Exactly the lines below starting at the line with "nose: (96, 93)" and ending at the line with "right knee: (155, 256)" are wanted, with both ends included. Leave out the pictures and add no other lines.

> **Data shown**:
----

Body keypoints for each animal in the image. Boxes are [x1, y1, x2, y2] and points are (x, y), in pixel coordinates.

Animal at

----

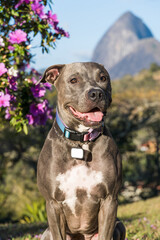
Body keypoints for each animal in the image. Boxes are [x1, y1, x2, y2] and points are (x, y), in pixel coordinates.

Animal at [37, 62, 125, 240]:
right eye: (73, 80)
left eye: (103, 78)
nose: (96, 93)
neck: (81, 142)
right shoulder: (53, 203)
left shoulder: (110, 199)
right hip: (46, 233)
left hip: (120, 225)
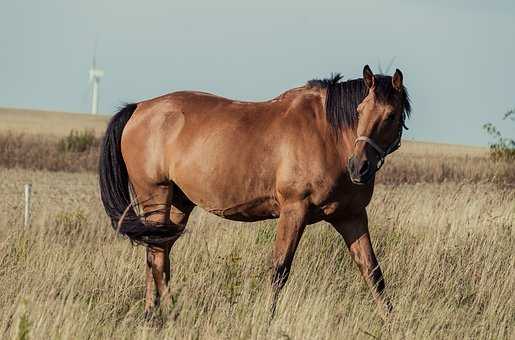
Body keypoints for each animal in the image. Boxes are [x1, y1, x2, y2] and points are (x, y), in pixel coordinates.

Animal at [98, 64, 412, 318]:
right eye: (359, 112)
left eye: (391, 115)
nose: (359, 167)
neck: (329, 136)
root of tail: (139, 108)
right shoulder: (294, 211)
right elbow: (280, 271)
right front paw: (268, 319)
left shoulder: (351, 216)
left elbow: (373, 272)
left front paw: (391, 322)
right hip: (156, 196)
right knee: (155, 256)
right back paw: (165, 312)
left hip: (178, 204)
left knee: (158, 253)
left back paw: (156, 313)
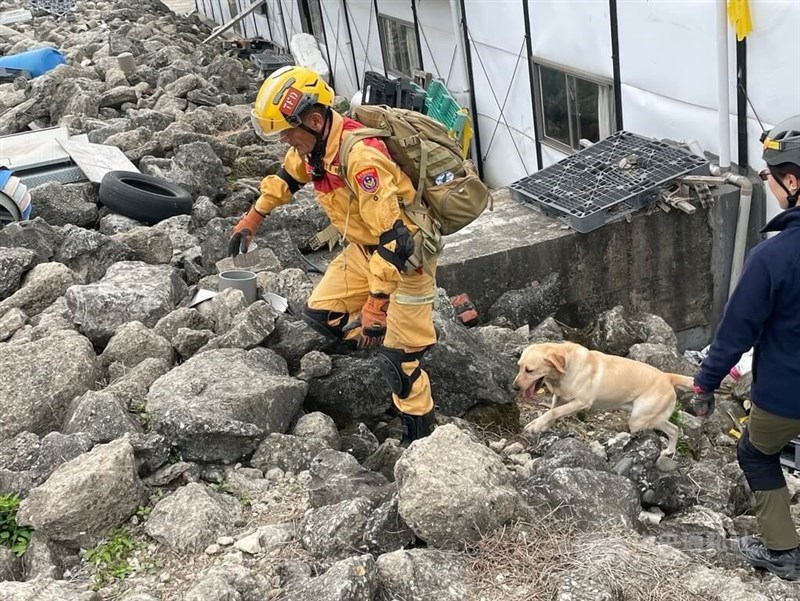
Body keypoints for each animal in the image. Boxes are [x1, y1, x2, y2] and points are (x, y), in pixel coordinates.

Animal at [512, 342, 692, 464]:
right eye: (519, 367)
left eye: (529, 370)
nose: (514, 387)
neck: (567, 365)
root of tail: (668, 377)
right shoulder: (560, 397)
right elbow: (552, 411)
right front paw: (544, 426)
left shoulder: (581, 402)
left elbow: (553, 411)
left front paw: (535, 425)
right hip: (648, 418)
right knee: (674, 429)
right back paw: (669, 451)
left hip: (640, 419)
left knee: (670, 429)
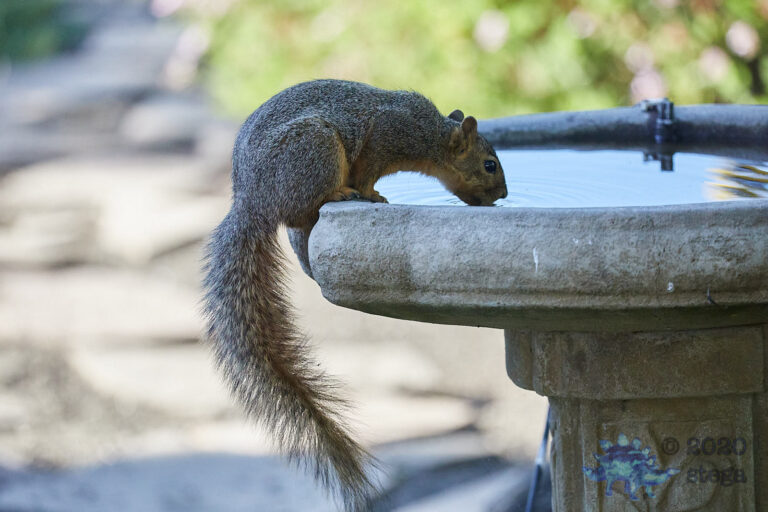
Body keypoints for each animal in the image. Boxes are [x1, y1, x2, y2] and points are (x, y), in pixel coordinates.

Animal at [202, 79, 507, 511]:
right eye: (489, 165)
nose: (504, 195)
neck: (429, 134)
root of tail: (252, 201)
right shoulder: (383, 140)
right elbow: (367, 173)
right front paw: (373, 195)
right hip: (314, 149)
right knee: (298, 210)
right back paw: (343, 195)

----

> **Response to the task**:
nose: (96, 93)
neck: (81, 142)
right shoulder: (53, 203)
left shoulder: (110, 199)
right hip: (46, 233)
left hip: (120, 225)
Body keypoints for each animal in the image. Boxes are [x1, y1, x2, y2] and points are (x, y), in pixel coordinates.

Animal at [98, 64, 412, 318]:
right eye: (359, 112)
left eye: (391, 115)
nose: (359, 167)
neck: (329, 136)
root of tail: (139, 108)
right shoulder: (294, 211)
right elbow: (280, 271)
right front paw: (268, 319)
left shoulder: (351, 216)
left elbow: (373, 272)
left front paw: (391, 322)
right hip: (156, 196)
right knee: (155, 256)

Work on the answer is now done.